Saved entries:
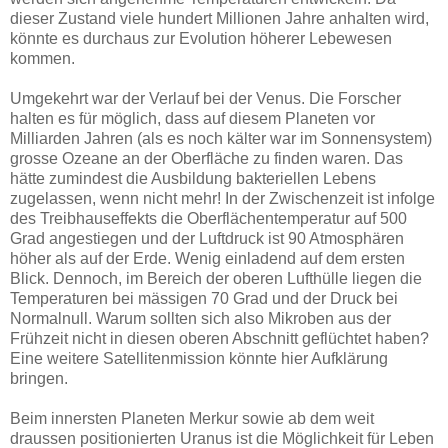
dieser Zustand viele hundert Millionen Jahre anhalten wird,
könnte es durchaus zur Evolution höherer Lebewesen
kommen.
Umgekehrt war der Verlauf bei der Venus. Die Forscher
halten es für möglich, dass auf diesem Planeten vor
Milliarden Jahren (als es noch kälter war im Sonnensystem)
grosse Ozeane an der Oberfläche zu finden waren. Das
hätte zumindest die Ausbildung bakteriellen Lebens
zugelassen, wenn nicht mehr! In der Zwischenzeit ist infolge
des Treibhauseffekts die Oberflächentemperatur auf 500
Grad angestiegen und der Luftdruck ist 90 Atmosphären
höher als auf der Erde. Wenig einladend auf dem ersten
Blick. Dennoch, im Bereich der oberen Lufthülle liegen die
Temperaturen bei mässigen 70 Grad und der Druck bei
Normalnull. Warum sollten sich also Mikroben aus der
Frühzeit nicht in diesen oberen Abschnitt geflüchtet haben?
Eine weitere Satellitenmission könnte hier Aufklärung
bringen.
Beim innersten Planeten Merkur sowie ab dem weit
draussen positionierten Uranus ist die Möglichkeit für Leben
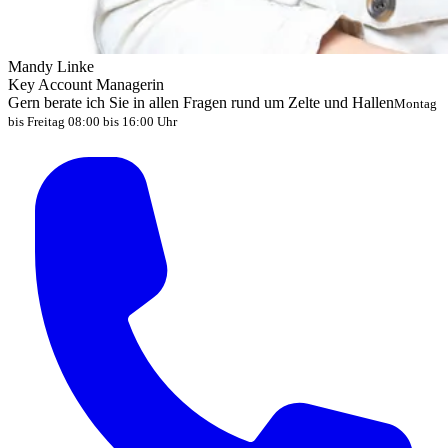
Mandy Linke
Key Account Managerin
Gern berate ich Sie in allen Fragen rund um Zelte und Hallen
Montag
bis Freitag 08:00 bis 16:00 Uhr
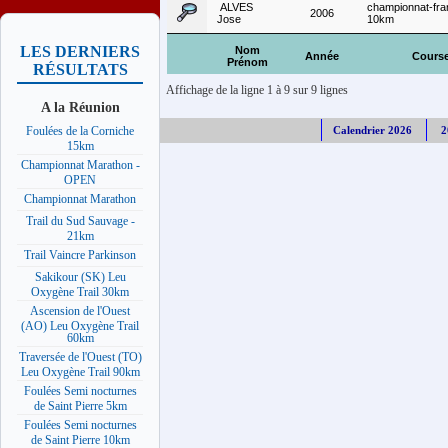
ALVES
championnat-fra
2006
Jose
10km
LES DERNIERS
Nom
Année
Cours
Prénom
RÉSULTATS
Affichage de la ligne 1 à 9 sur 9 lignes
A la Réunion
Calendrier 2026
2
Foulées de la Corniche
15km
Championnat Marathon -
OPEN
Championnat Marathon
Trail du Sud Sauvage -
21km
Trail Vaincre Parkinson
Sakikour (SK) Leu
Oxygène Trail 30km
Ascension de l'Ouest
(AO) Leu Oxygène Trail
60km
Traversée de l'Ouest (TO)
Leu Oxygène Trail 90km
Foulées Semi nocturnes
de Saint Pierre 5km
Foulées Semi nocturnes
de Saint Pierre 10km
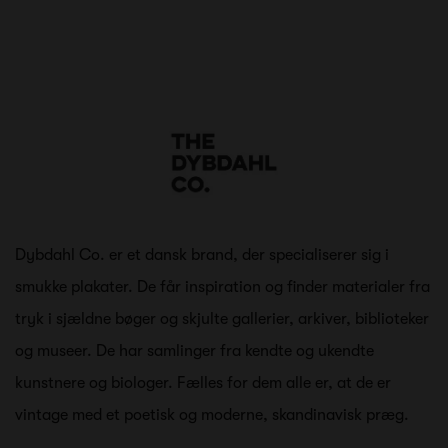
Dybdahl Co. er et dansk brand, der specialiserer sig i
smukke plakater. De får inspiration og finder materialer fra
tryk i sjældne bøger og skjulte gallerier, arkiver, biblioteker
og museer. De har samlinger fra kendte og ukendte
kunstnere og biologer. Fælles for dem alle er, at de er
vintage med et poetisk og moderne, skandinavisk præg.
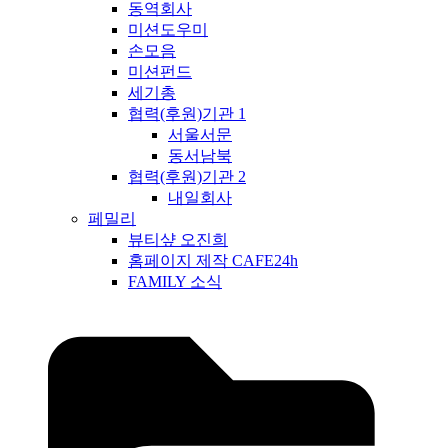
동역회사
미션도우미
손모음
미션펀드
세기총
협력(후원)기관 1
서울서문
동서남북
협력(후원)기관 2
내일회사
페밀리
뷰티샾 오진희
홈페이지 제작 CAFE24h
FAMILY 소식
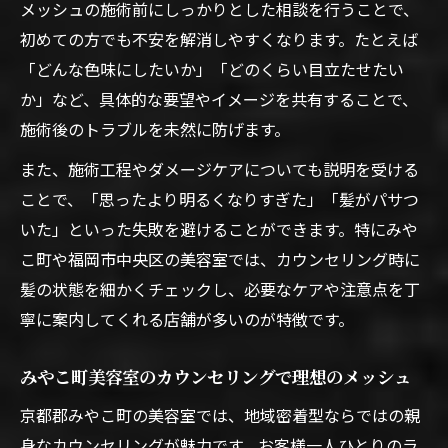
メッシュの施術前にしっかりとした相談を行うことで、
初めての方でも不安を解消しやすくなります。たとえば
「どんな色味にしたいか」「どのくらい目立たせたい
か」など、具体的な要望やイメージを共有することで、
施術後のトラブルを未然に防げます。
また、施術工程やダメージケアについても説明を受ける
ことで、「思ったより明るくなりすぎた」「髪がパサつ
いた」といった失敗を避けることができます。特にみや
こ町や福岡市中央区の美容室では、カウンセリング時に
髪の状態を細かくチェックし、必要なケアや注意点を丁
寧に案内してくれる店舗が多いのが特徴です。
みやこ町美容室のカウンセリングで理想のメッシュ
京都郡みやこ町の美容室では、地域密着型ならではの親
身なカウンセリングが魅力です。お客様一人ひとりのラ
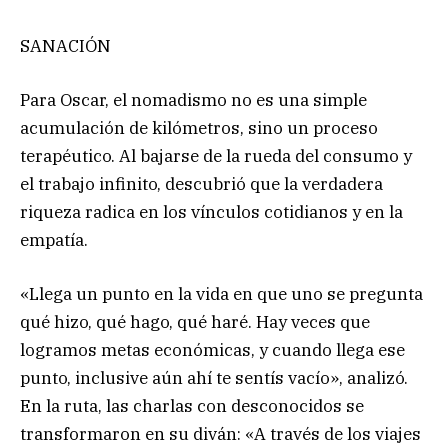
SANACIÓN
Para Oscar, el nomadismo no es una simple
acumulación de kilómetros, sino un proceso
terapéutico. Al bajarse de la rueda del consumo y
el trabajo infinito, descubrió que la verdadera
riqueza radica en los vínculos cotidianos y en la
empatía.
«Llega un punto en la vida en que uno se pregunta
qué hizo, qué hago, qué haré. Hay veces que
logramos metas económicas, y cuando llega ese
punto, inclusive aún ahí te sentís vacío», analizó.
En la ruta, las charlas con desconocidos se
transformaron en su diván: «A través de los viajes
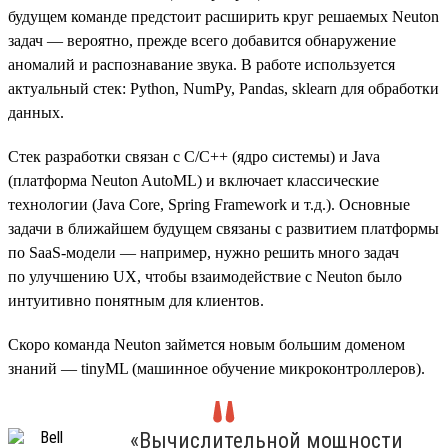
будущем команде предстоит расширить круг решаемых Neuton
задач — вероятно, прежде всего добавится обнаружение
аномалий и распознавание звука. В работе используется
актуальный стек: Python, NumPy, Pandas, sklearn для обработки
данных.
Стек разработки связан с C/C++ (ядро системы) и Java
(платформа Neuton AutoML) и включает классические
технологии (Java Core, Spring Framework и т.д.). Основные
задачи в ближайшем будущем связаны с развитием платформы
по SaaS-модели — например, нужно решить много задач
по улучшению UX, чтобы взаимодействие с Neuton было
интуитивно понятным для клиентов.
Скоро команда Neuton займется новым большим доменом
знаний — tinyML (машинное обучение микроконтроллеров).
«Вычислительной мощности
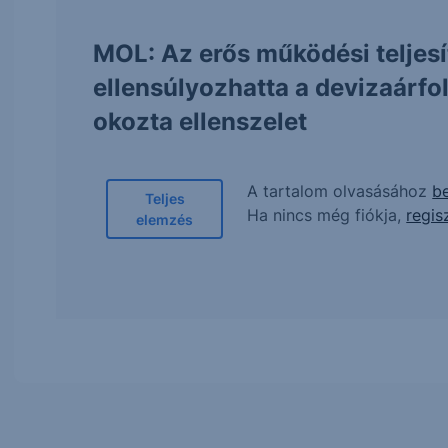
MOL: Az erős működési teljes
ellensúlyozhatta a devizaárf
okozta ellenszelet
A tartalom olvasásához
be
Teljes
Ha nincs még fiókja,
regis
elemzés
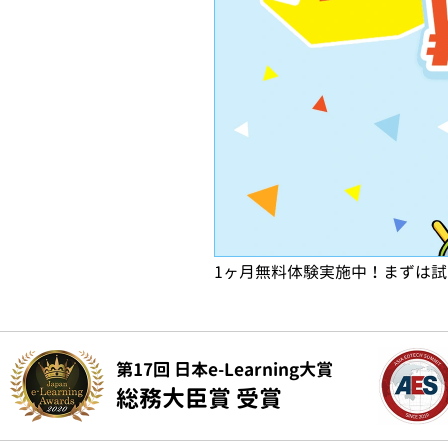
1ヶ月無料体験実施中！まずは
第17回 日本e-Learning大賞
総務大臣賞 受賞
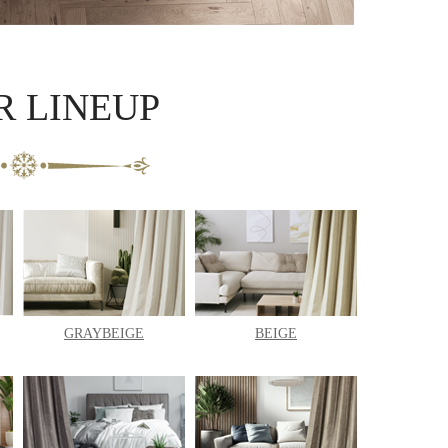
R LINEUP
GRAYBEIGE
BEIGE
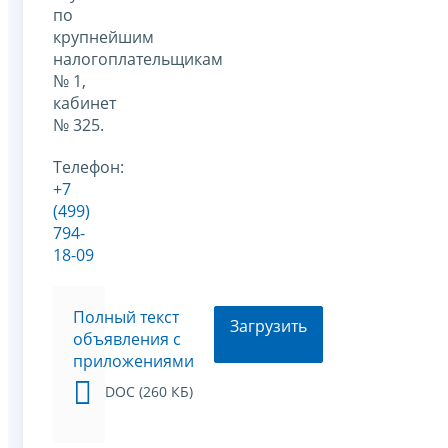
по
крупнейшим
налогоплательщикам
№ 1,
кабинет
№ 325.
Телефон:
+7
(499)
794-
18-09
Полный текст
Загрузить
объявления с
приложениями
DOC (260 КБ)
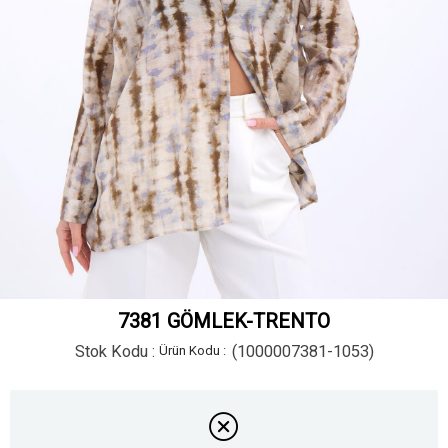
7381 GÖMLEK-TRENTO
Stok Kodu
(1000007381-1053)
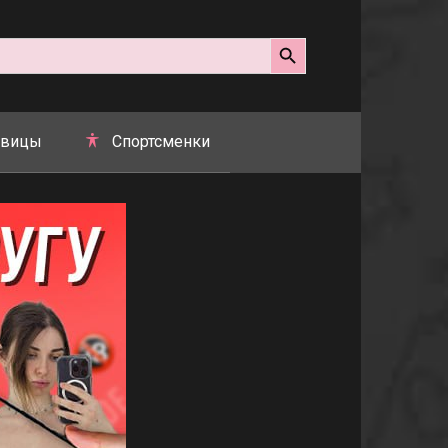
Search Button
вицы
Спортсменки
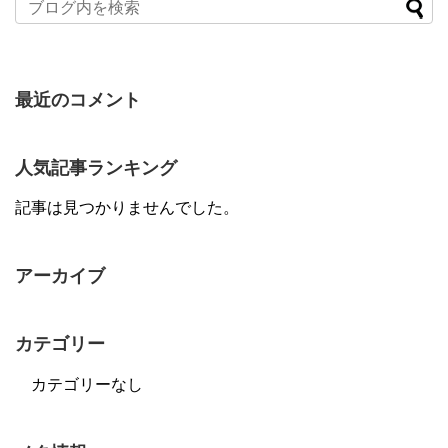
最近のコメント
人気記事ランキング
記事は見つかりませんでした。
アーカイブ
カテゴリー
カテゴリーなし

__Task item__
Reproduce, word for word, every line from the start of the records down to and including the line with "Frühzeit nicht in"; skip the pictures.

__Result__
dieser Zustand viele hundert Millionen Jahre anhalten wird,
könnte es durchaus zur Evolution höherer Lebewesen
kommen.
Umgekehrt war der Verlauf bei der Venus. Die Forscher
halten es für möglich, dass auf diesem Planeten vor
Milliarden Jahren (als es noch kälter war im Sonnensystem)
grosse Ozeane an der Oberfläche zu finden waren. Das
hätte zumindest die Ausbildung bakteriellen Lebens
zugelassen, wenn nicht mehr! In der Zwischenzeit ist infolge
des Treibhauseffekts die Oberflächentemperatur auf 500
Grad angestiegen und der Luftdruck ist 90 Atmosphären
höher als auf der Erde. Wenig einladend auf dem ersten
Blick. Dennoch, im Bereich der oberen Lufthülle liegen die
Temperaturen bei mässigen 70 Grad und der Druck bei
Normalnull. Warum sollten sich also Mikroben aus der
Frühzeit nicht in diesen oberen Abschnitt geflüchtet haben?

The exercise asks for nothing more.